Cuando ingresaron a la casa, todo estaba en silencio. Clay iba por delante con su Glock al acecho, cañón arriba, dedo índice sobre arco guardamonte. Luego lo apoyó suavemente sobre la cola del disparador. La mujer revisó rápidamente la cocina y la sala de estar, por la izquierda el amigo de Clay se preocupó por un armario y el baño de servicio. Con un movimiento de mano decidido Clay indicó las escaleras y los tres cañones obedecieron a sus amos. La mujer cuidaba las seis de los tres, mientras subían lentamente hasta que dieron con la habitación que tenía la puerta levemente entornada. En la habitación contigua una nena de diez años, tal vez, dormía profundamente, al lado, en la otra cama vacía, al menos unos cincuenta peluches le hacían compañía. El amigo de Clay tomó el mas grande, era un oso panda negro, lo suficientemente grande como para ser el silenciador perfecto.
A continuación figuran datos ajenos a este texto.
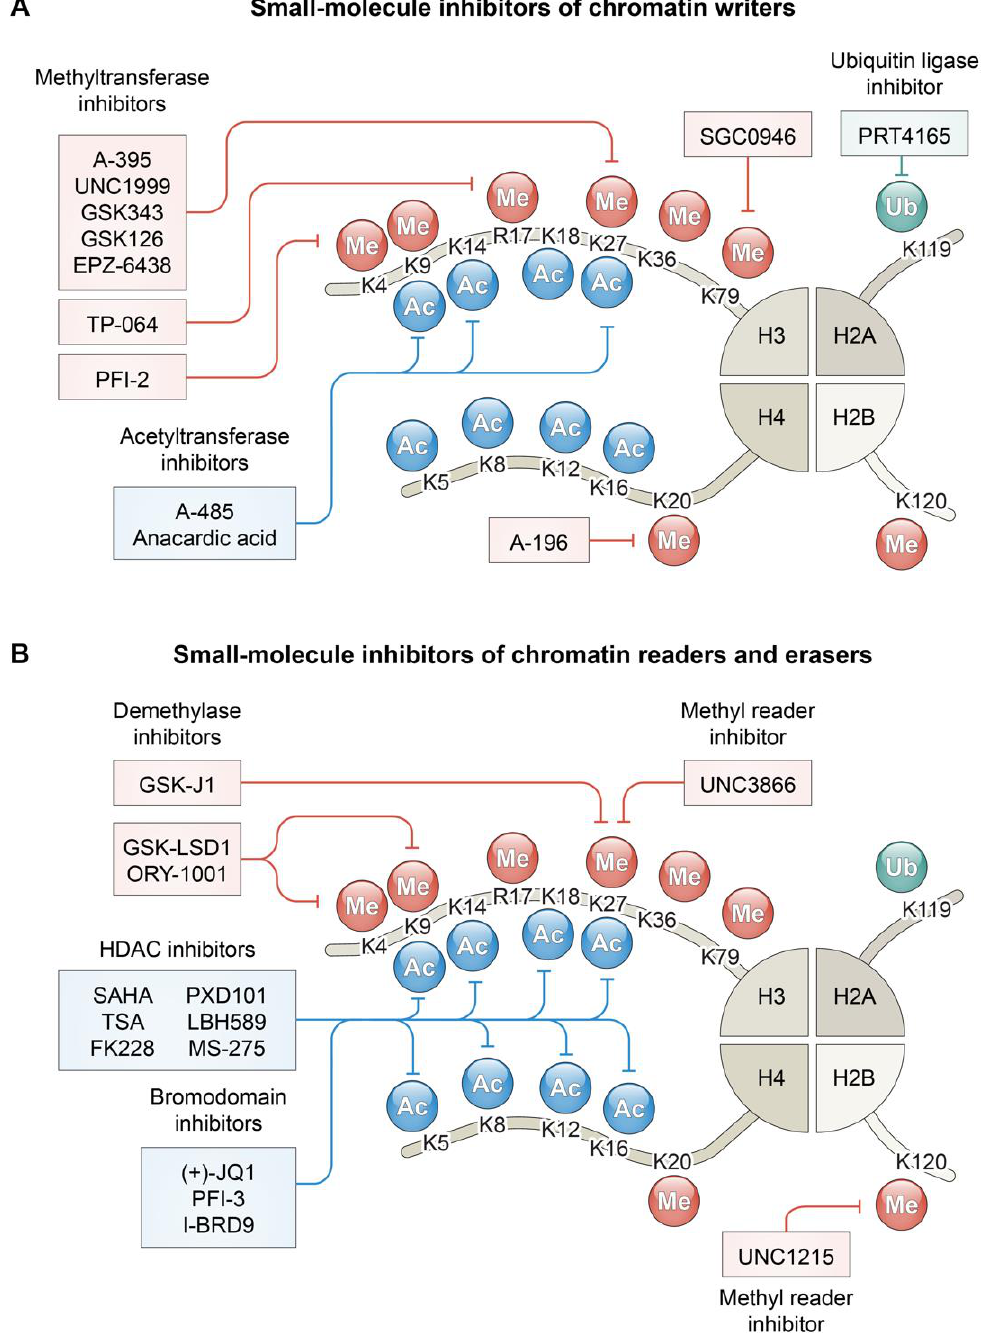
Figure 2. Small-molecule inhibitors of chromatin modifiers. ( A ) Drugs and chemical probes targeting writers of methyl, acetyl, and ubiquityl marks on histone tails; ( B ) Drugs and chemical probes targeting readers and erasers of these epigenetic marks.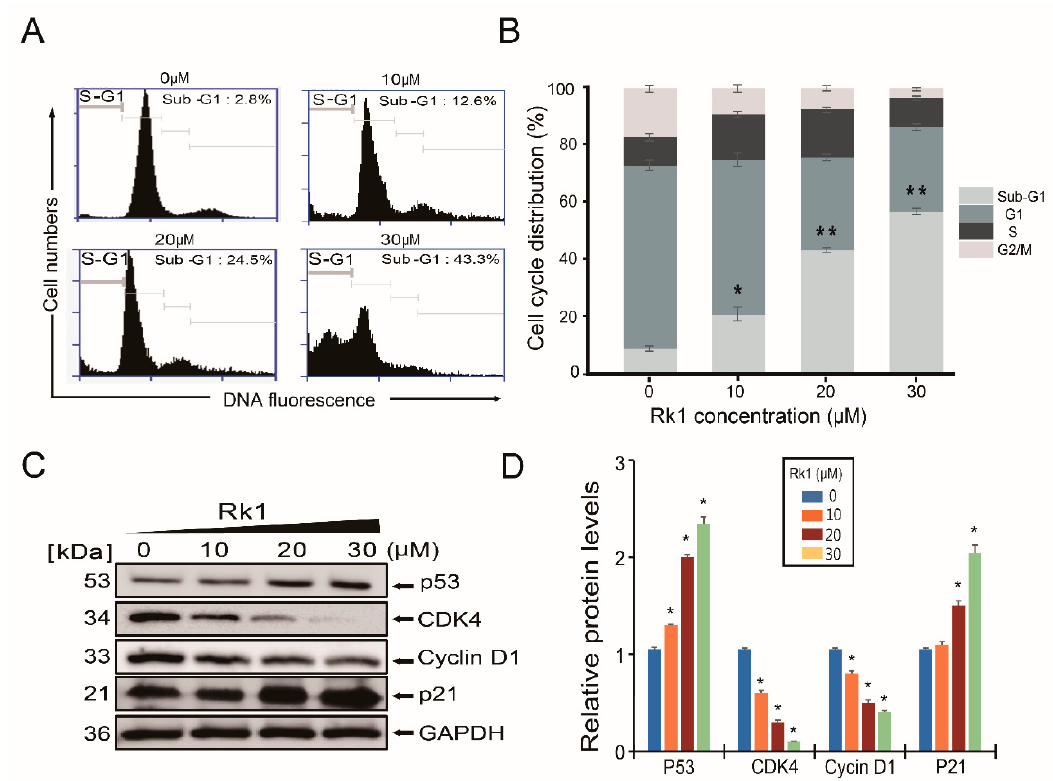
Figure 3. Rk1 blocks cell cycle progression of SK-N-BE(2) cells. ( A , B ) Cell cycle progression was analysed by flow cytometry following staining with PI. S-G1: sub-G1 phase. ( C , D ) The proliferation associated proteins, p21, Cyclin D1, p53 and CDK4 were analysed by western blotting. GAPDH was used as a protein loading control. Data are in ( B , D ) represented as mean ± SD three independent experiments. * p < 0.05 and ** p < 0.01 versus control. CDK4, cyclin dependent kinase-4.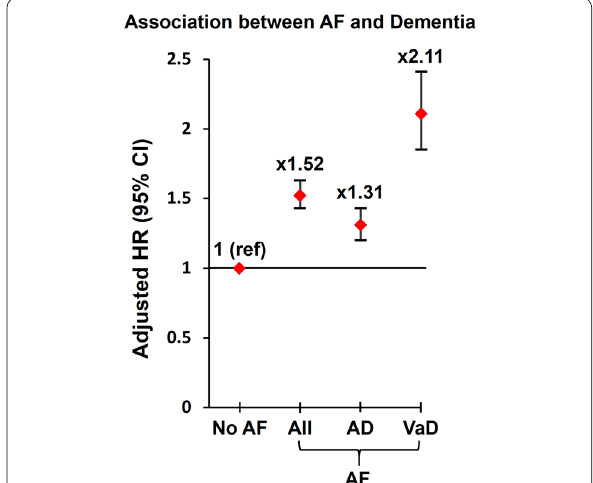
Fig. 1 Risk of dementia according to AF status. Modified from Kim et al. [8]. AD Alzheimer’s disease, AF atrial fibrillation, CI confidence interval, HR hazard ratio, VaD vascular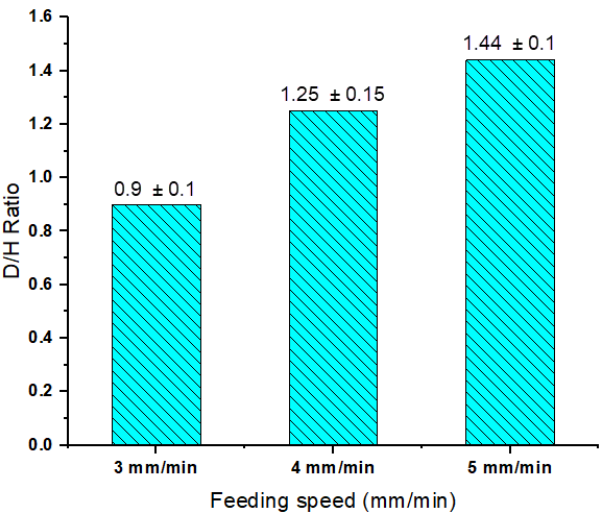
Figure 6 . Diameter/height ratio of AMPs as a function of feeding speed after production at a constant rotation rate of 1200 rpm.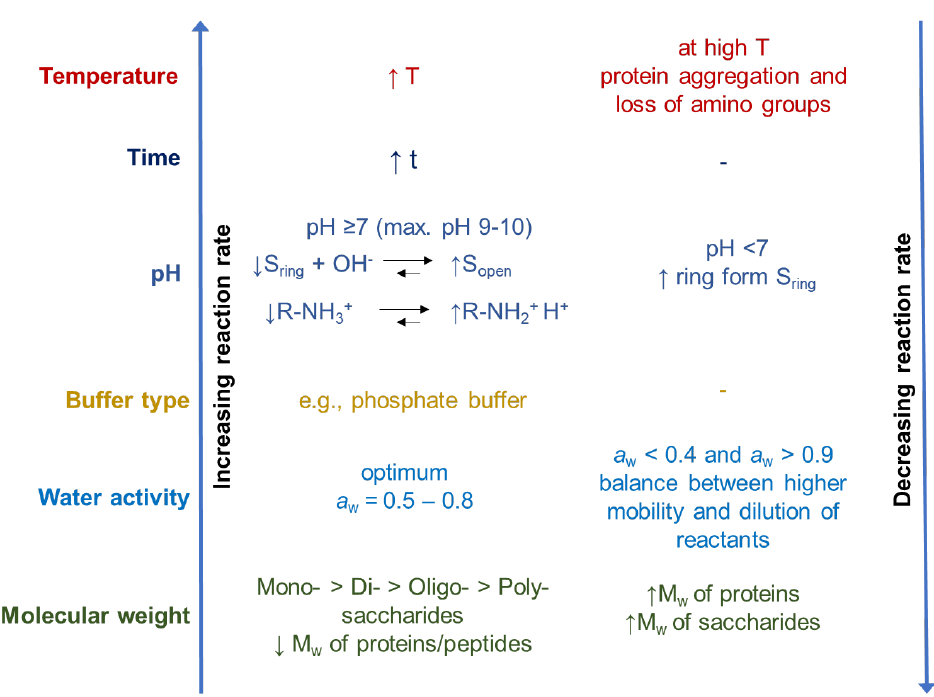
Figure 3. Schematic overview of the influence of different parameters on the reaction rate of the Maillard reaction modified from O’Mahony et al. [85] ( ↓: decrease, ↑: increase, S: sugar, Mw: molecular weight).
La mujer los miró decididamente, tal vez porque quería y debía demostrarles algo que ellos sabían que tal vez no tendría, el coraje de hacerlo. El amigo de Clay le extendió el peluche y empuñando firmemente la Browning entró rápidamente, pero sin hacer ruido. El infeliz estaba dormido y roncaba sobre su hombro derecho. La mujer se acercó rápidamente, el cañón apoyado sobre el peluche negro. En un segundo presionó tan fuerte la cabeza del que iba a morir con la boca del cañón y el peluche, que el disparo que descerrajó en la sien, produjo un ruido apagado. Entró de manera descendente atravesando, partiendo y destrozando en dos, también la mandíbula del tal. La sangre comenzó a brotar rápidamente, de manera feroz.

Cuando estaban por salir de la habitación, la nena se había parado en la puerta, confusa, con un pijama de color verde, mirando sin entender. Instintivamente el cañón de la Browning apuntó su cabeza.
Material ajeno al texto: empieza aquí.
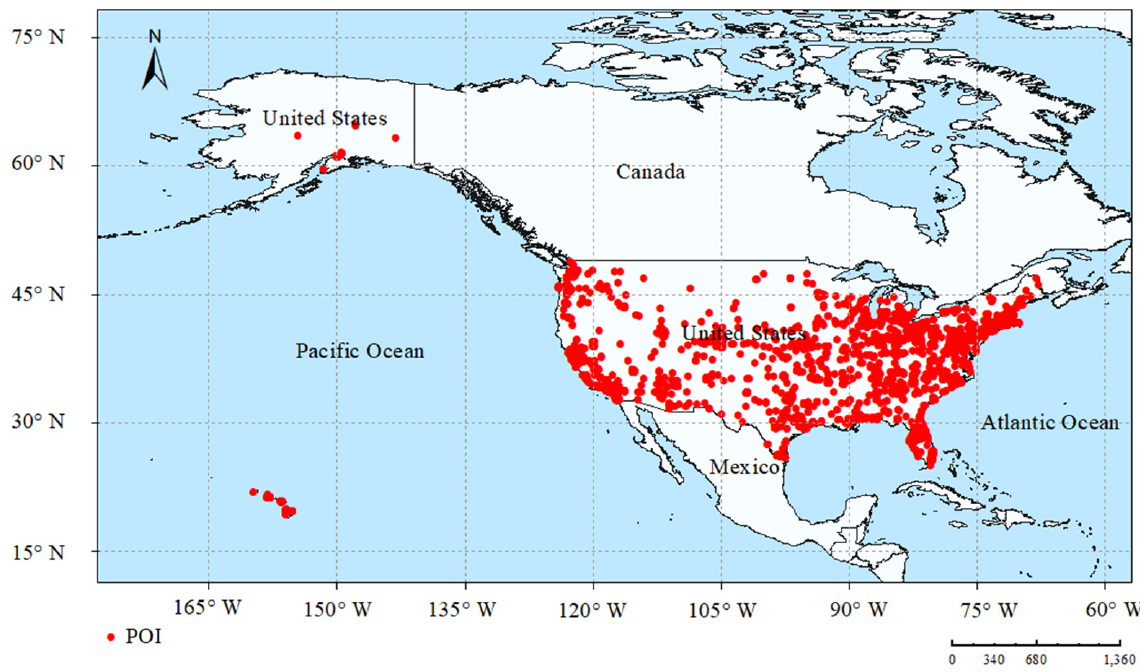
Figure 6. Distribution of check-in data.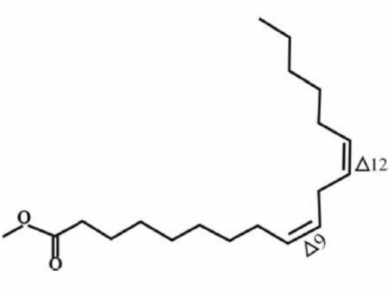
Figure 1. Structure of methyl linoleate.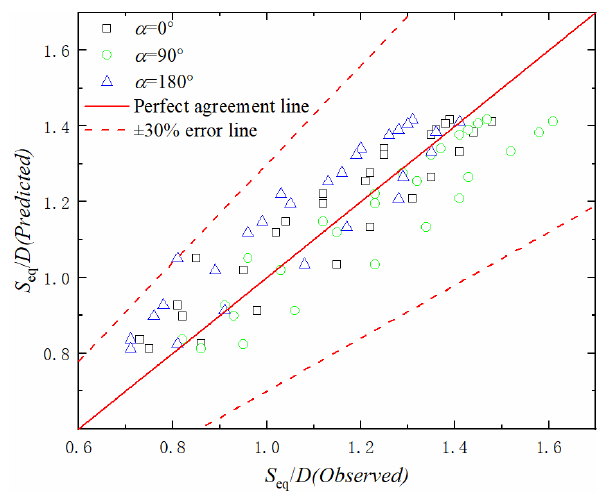
Figure 11. The relationships between S eq / D and E u for different installation angles and fitting results.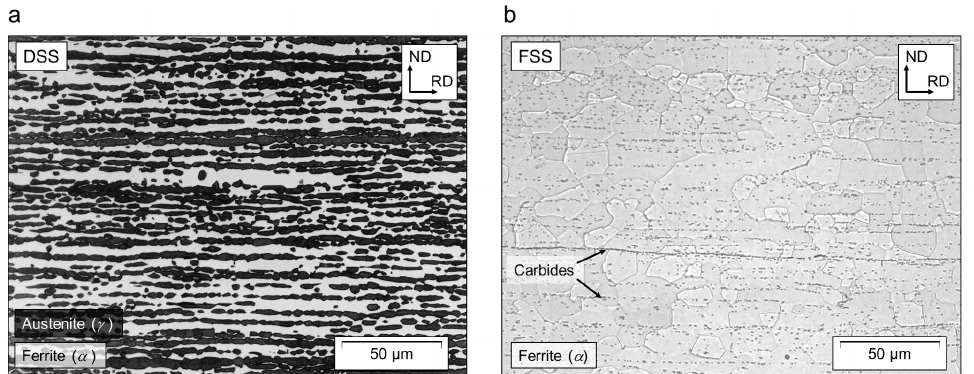
Figure 2. Micrographs of longitudinal sections of duplex stainless steel 1.4362 ( a ) and ferritic stainless steel 1.4016 ( b ), determined by light optical microscopy after etching with Lichtenegger–Bloech and V2A etchant, respectively; rolling direction (RD) and normal direction (ND) are indicated.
– Es un cabo suelto – Dijo secamente la mujer.

– ¡No te atrevas! – Susurró Clay.

Clay miró por la ventana, el tiempo se detuvo. Podía sentir el frío cañón de su Glock 17. Su amigo le agarró fuertemente el brazo, tratando de apaciguar aquella imagen. La mujer dejó de mirarlos, se dirigió hacia la puerta con paso decidido. Ambos amigos se miraron fijamente a los ojos. Un minuto después la detonación retumbó en el interior del lugar como la explosión de una granada de fragmentación. Solo ellos dos quedaron inmóviles, del otro lado de la puerta, un tiro certero en el pómulo derecho al igual que el anterior, había acabado con aquella incertidumbre, y con el peso de una conciencia que yacía muerta desde el momento en que había presionado el gatillo. Esta vez todo fue diferente.